The key to preventing violence in community settings is to ensure hospice staff are prepared, educated and trained in how to both identify and handle risky situations, the hospice worker told local news.

“We feel safe leaving the elderly’s home, because we believe that the elderly are safe. No one wants to hurt them,” she told local news. “We both survived it unharmed. That’s the positive thing. But health care workers need to be aware of their surroundings more, and be prepared.”

This also applies to educating family members and caregivers about best safety practices. Following the incident, family members put a camera up outside of the patient’s home. The suspect could face criminal charges for the alleged assault.

Home health care clinicians and social service workers face an increased risk of work-related assaults that can result primarily from violent behavior of their patients, or community residents, according to the U.S. Occupational Safety and Health Administration’s (OSHA) Guidelines for Preventing Workplace Violence for Healthcare and Social Service Workers.

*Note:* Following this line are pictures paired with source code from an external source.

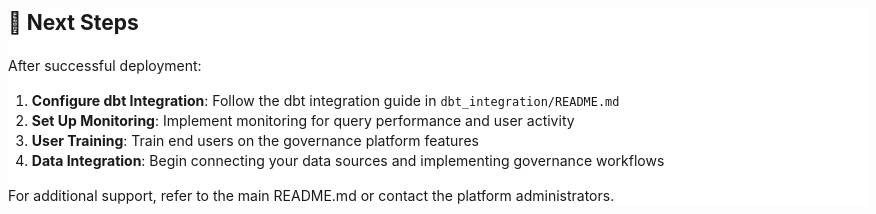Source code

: ## 🔗 Next Steps

After successful deployment:

1. **Configure dbt Integration**: Follow the dbt integration guide in `dbt_integration/README.md`
2. **Set Up Monitoring**: Implement monitoring for query performance and user activity
3. **User Training**: Train end users on the governance platform features
4. **Data Integration**: Begin connecting your data sources and implementing governance workflows

For additional support, refer to the main README.md or contact the platform administrators.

Workplace prevention programs should be incorporated in a health care organization’s overall safety and health policies, and staff education models, according to the OSHA Guidelines. The building blocks for developing an effective workplace violence prevention program include management commitment, employee participation, worksite analysis, recordkeeping, safety and health training, the guidelines stipulate.

Staff may not be able to adequately identify when they are in or approaching a potentially threatening situation, as these can be more difficult to ascertain in a patient’s home, according to Smithers.

Awareness is important for home health and hospice workers to bear in mind, she said.

An estimated half of home-based care workers experience “some sort of verbal abuse” on the job, while roughly 15% have experienced physical abuse, Smithers indicated. Causes abound for this trend, including trauma for the victim or concern for a patient if they were the assailant. Patients with behavioral health issues such as dementia or serious mental illnesses, for instance, can sometimes unintentionally harm workers, she explained.

“[Workers] don’t always have an awareness that what they’re experiencing could be classified as workplace violence, and they don’t document it outside of the medical record,” she said. “They don’t report it, even though there are policies and protocols in place to do so. Some of them just want to forget about it and not relive the trauma. Most of the documentation, it may occur in the [EMR] record describing the patient’s behavior as part of an assessment, but it doesn’t get documented administratively.”

Legislators have begun looking into the issue as well.

Last week, Sen.Tammy Baldwin (D-Wisc) and Rep. Joe Courtney (D-Conn.) introduced bipartisan, bicameral legislation that would direct OSHA to develop a standard requiring health care and social service employers to write and implement a workplace violence prevention plan to protect their employees.

“Our health care and social service workers deserve to work in a safe environment free from violence,” Baldwin said in a statement. “It is unacceptable that our health care workers are subjected to senseless acts of violence in their workplace, and we must do more to protect them.”